### REQUIREMENT A
In the forum question about saving a timedelta column to Parquet, translate this sentence into Spanish: "I upload this parquet file to an S3 location and now I need to query data from this file using AWS Athena."
### REQUIREMENT B
Update the forum question about the Parquet timedelta column by writing out the passage starting at "############ Column(dep_time) ############" and ending at "logical_type: Time(isAdjustedToUTC=true, timeUnit=microseconds)", with "INT64" changed to "INT96".
### REQUIREMENT C
Extend the forum question about querying a Parquet timedelta column in Athena, picking up after its final sentence.

Mohan
Mohan

Reputation: 4829

NOT_SUPPORTED: Unsupported Trino column type (timestamp(3)) for Parquet column

I have a pandas dataframe that has a timedelta column.

df['dep_time'] = pd.to_timedelta(df.loc[:, 'dep_time'])

dataframe.dtypes shows this column as:

dep_time       timedelta64[ns]

Next I save this dataframe into a parquet file using

df.to_parquet('parquet_file.parquet', engine='fastparquet', index=False)

When I inspect the parquet file using parquet-tools command line utility, the column type is shown as :

############ Column(dep_time) ############
name: dep_time
path: dep_time
max_definition_level: 1
max_repetition_level: 0
physical_type: INT64
logical_type: Time(isAdjustedToUTC=true, timeUnit=microseconds)
converted_type (legacy): TIME_MICROS
compression: SNAPPY (space_saved: 94%)

I upload this parquet file to an S3 location and now I need to query data from this file using AWS Athena.

### RECORDED INFORMATION
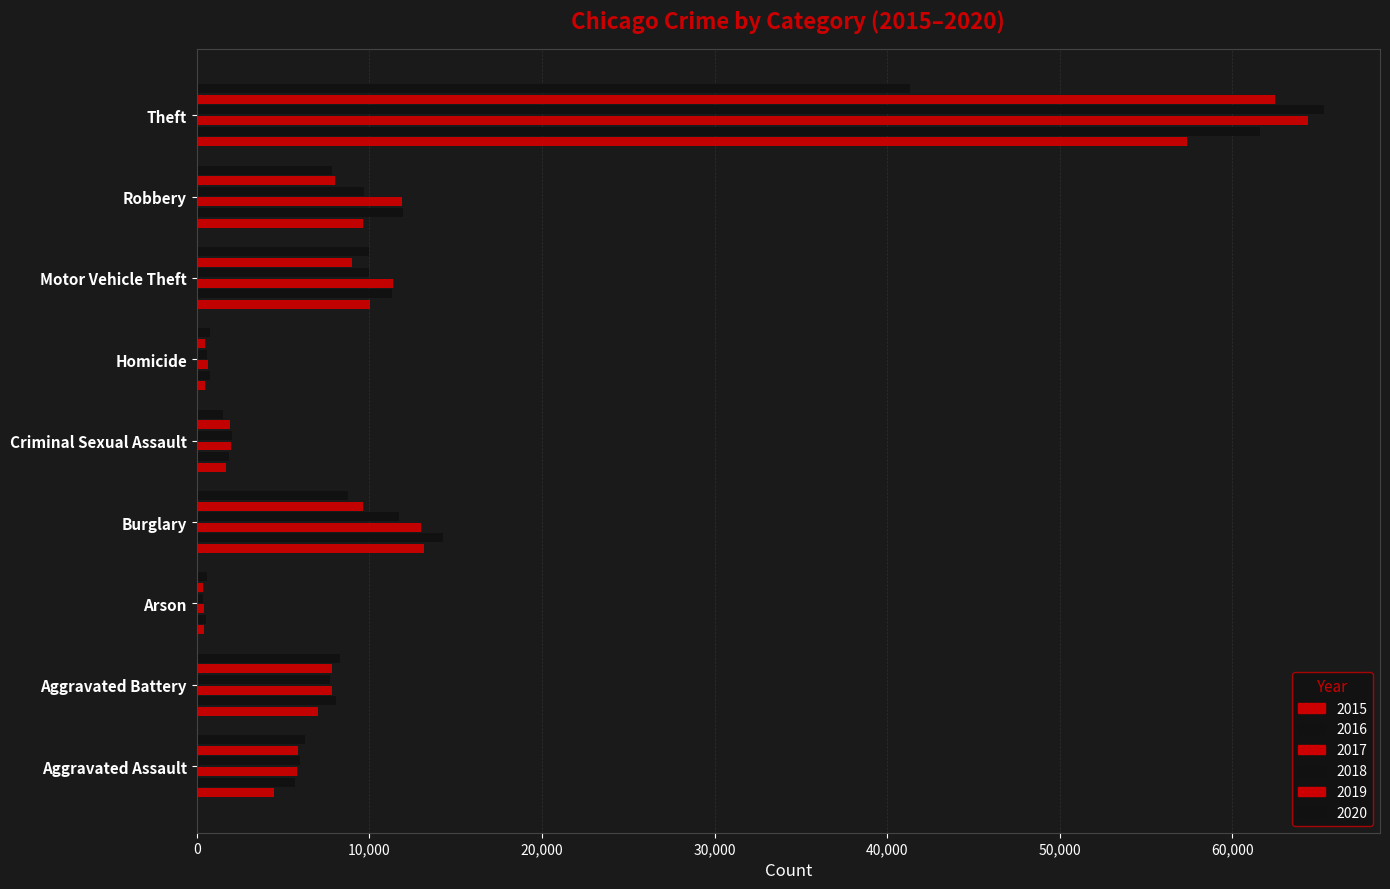

How many values in the 2018 series are below 7734?

4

### TASK ANSWER A
Subo este archivo parquet a una ubicación de S3 y ahora necesito consultar datos de este archivo usando AWS Athena.

### TASK ANSWER B
############ Column(dep_time) ############
name: dep_time
path: dep_time
max_definition_level: 1
max_repetition_level: 0
physical_type: INT96
logical_type: Time(isAdjustedToUTC=true, timeUnit=microseconds)

### TASK ANSWER C
I have created a table IN Athena where the dtype for this column was set as timestamp, however when querying the athena table, I keep getting this error.

NOT_SUPPORTED: Unsupported Trino column type (timestamp(3)) for Parquet column ([dep_time] optional int64 dep_time (TIME(MICROS,true)))

My best guess is that timestamp is not the correct dtype in athena for a timedelta column, but I am not sure what is.

Do I need to change the dtype in the athena column, if yes to what ? I have tried setting it to string, int, (praying to GOD) NOTHING WORKS :( !!!

PLEASE HELP.

Upvotes: 1

Views: 2007

Answers (0)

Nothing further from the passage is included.